Nothin’ exciting, but I got the work in. Rows on Friday sometime.

2010-2-26
Bench Assistance
Clean and press (1 press per clean)
115x3
135x3
145x3
155x3
165x3
175x1
185x1 (very strong press, easier than in the past)
195x2 PP

BB Row
195 10x2 (each rep from floor)
195 10x1 (no touch - these are easier than the above)

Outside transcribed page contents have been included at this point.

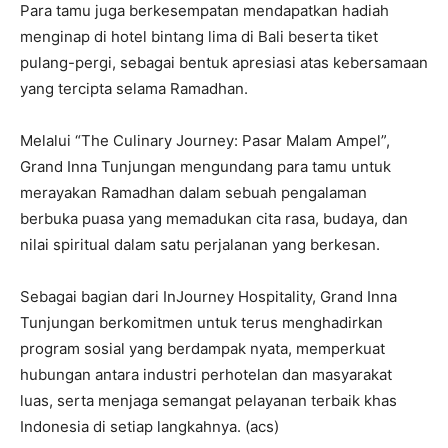
Para tamu juga berkesempatan mendapatkan hadiah
menginap di hotel bintang lima di Bali beserta tiket
pulang-pergi, sebagai bentuk apresiasi atas kebersamaan
yang tercipta selama Ramadhan.
Melalui “The Culinary Journey: Pasar Malam Ampel”,
Grand Inna Tunjungan mengundang para tamu untuk
merayakan Ramadhan dalam sebuah pengalaman
berbuka puasa yang memadukan cita rasa, budaya, dan
nilai spiritual dalam satu perjalanan yang berkesan.
Sebagai bagian dari InJourney Hospitality, Grand Inna
Tunjungan berkomitmen untuk terus menghadirkan
program sosial yang berdampak nyata, memperkuat
hubungan antara industri perhotelan dan masyarakat
luas, serta menjaga semangat pelayanan terbaik khas
Indonesia di setiap langkahnya. (acs)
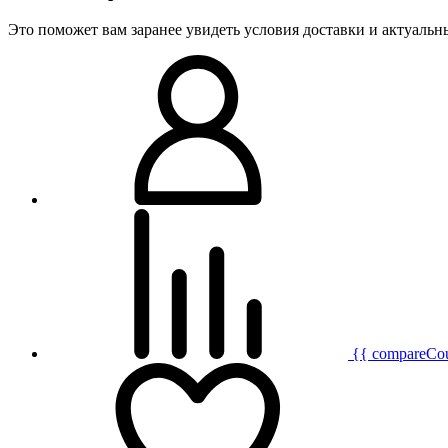
Это поможет вам заранее увидеть условия доставки и актуаль
{{ compareCo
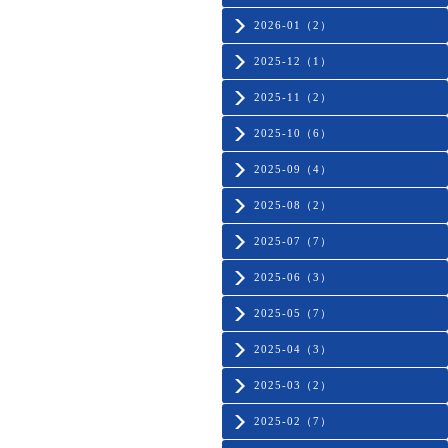
2026-01（2）
2025-12（1）
2025-11（2）
2025-10（6）
2025-09（4）
2025-08（2）
2025-07（7）
2025-06（3）
2025-05（7）
2025-04（3）
2025-03（2）
2025-02（7）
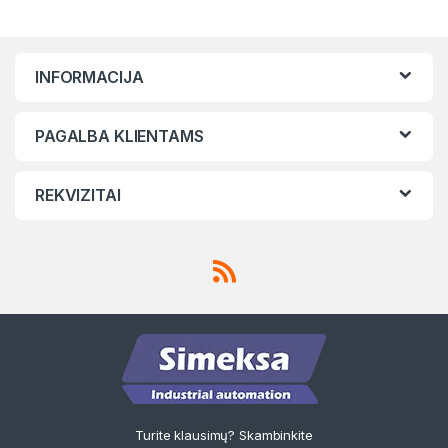
INFORMACIJA
PAGALBA KLIENTAMS
REKVIZITAI
Turite klausimų? Skambinkite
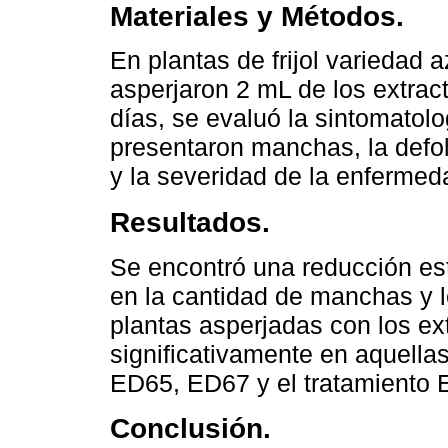
Materiales y Métodos.
En plantas de frijol variedad
asperjaron 2 mL de los extra
días, se evaluó la sintomatol
presentaron manchas, la defo
y la severidad de la enferme
Resultados.
Se encontró una reducción est
en la cantidad de manchas y 
plantas asperjadas con los ex
significativamente en aquellas
ED65, ED67 y el tratamiento 
Conclusión.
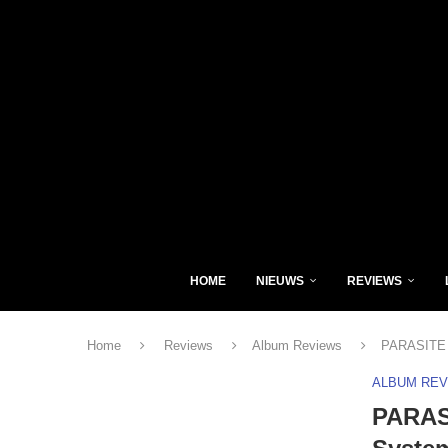
HOME
NIEUWS
REVIEWS
Home
Reviews
Album Reviews
PARASITE C
ALBUM RE
PARASI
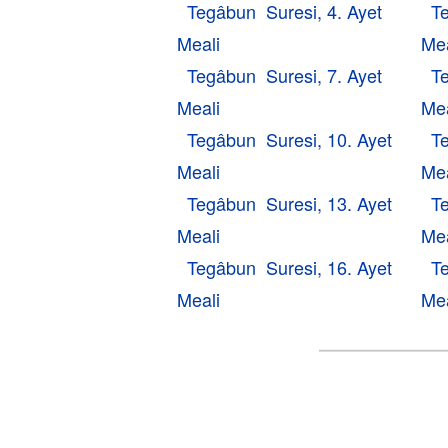
Tegâbun Suresi, 4. Ayet
T
Meali
Mea
Tegâbun Suresi, 7. Ayet
T
Meali
Mea
Tegâbun Suresi, 10. Ayet
T
Meali
Mea
Tegâbun Suresi, 13. Ayet
T
Meali
Mea
Tegâbun Suresi, 16. Ayet
T
Meali
Mea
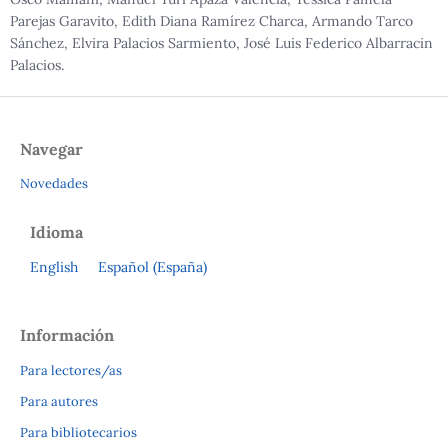
Parejas Garavito, Edith Diana Ramírez Charca, Armando Tarco
Sánchez, Elvira Palacios Sarmiento, José Luis Federico Albarracin
Palacios.
Open
Navegar
Monograph
Press
Novedades
Idioma
English
Español (España)
Información
Para lectores/as
Para autores
Para bibliotecarios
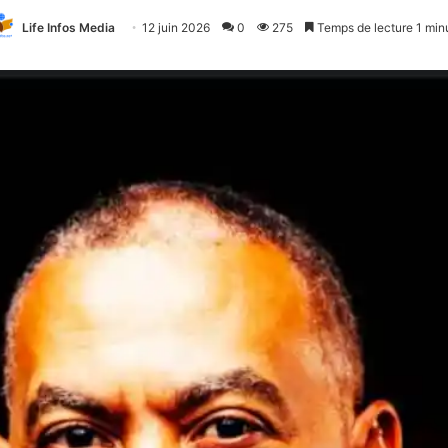
Life Infos Media
12 juin 2026
0
275
Temps de lecture 1 min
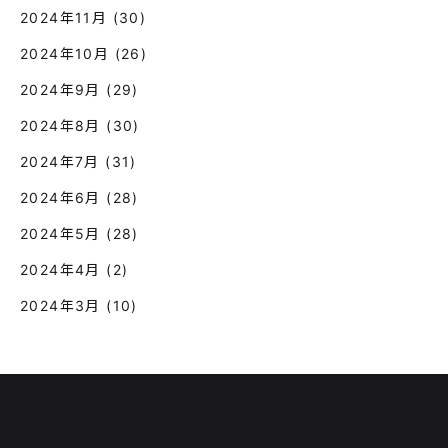
2024年11月
(30)
2024年10月
(26)
2024年9月
(29)
2024年8月
(30)
2024年7月
(31)
2024年6月
(28)
2024年5月
(28)
2024年4月
(2)
2024年3月
(10)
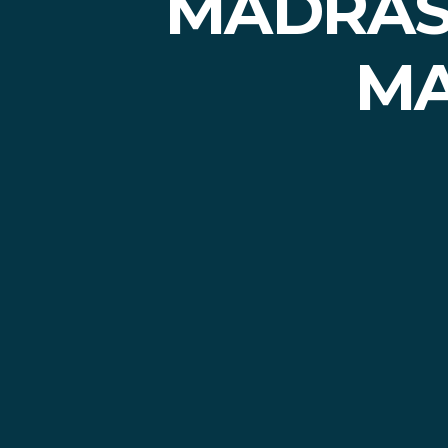
MADRASA
MA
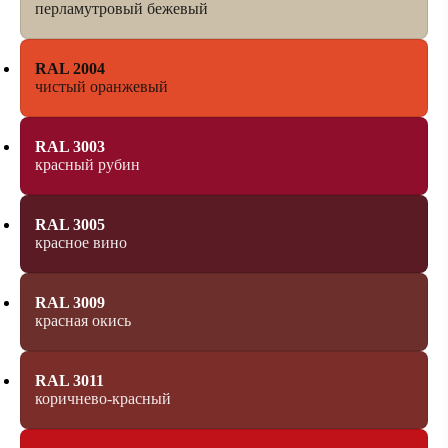
перламутровый бежевый
RAL 2004
чистый оранжевый
RAL 3003
красный рубин
RAL 3005
красное вино
RAL 3009
красная окись
RAL 3011
коричнево-красный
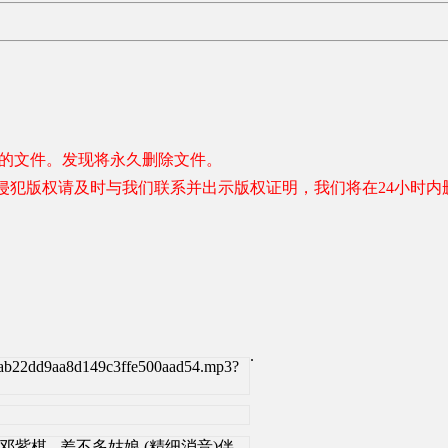
容的文件。发现将永久删除文件。
侵犯版权请及时与我们联系并出示版权证明，我们将在24小时内
.
ab22dd9aa8d149c3ffe500aad54.mp3?
ml]G.E.M.邓紫棋 - 差不多姑娘 (精细消音)伴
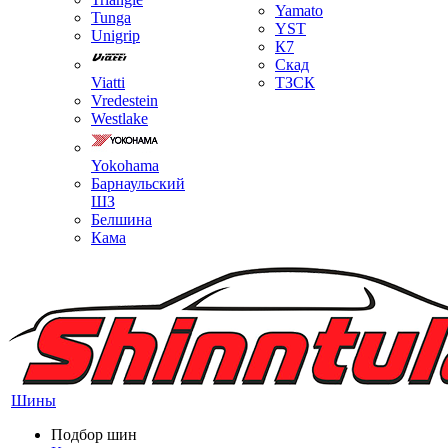
Yamato
Tunga
YST
Unigrip
К7
Скад
Viatti
ТЗСК
Vredestein
Westlake
Yokohama
Барнаульский
ШЗ
Белшина
Кама
Шины
Подбор шин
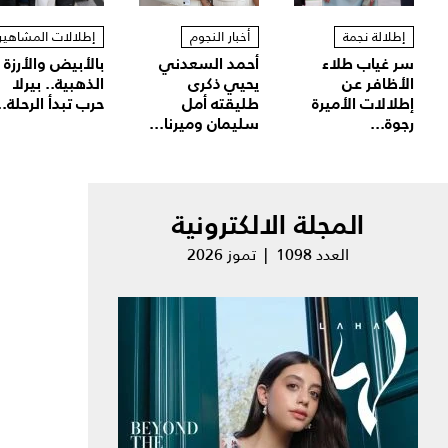
إطلالة نجمة
أخبار النجوم
إطلالات المشاهير
سر غياب طلاء
أحمد السعدني
بالأبيض والأرزة
الأظافر عن
يحيي ذكرى
الذهبية.. بيرلا
إطلالات الأميرة
طليقته أمل
حرب تبدأ الرحلة..
رجوة...
سليمان وميرنا...
المجلة الالكترونية
العدد 1098 | تموز 2026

BB Curls (you didn’t know curls helped the bench?)
105x3
115x3
125x3
135x3
140x1 (fugly)
145x1 (fuglier)
150x1 (fugliest)
Drop set
125x3
105x5
85x8
65x10

right Shoulder rebalance stuff
side lying DB bench press
25 12x2
straight arm pullover
25 12x2
side lying pullovers (these make me say bad words and shoulder+neck goes crackle crackle)
25 12x1
15 12x1
external rotations
25 10x2
inclined prone strangelove salutes (dunno what these fuggers are called - lie face down on an incline and put the weight over your head in line with your body)
15 10x1

Eye candy today, and skinny dumbbell throwers where the distance measured is not length, but height. Dammit - I’m paying for those, y’know. and it’s f’n 50 lbs. Hardly the weight of the world. Even when that was heavy for me I didn’t feel the need to throw them off me like that.

The clean and press @ 185 is a PR, BTW. I’ve cleaned it and pressed it out of the rack, but never done both.

Nice training. never thought of doing curls for singles though. although today after a set of hammer curls for ten reps I got winded. Maybe I should think of doing singles.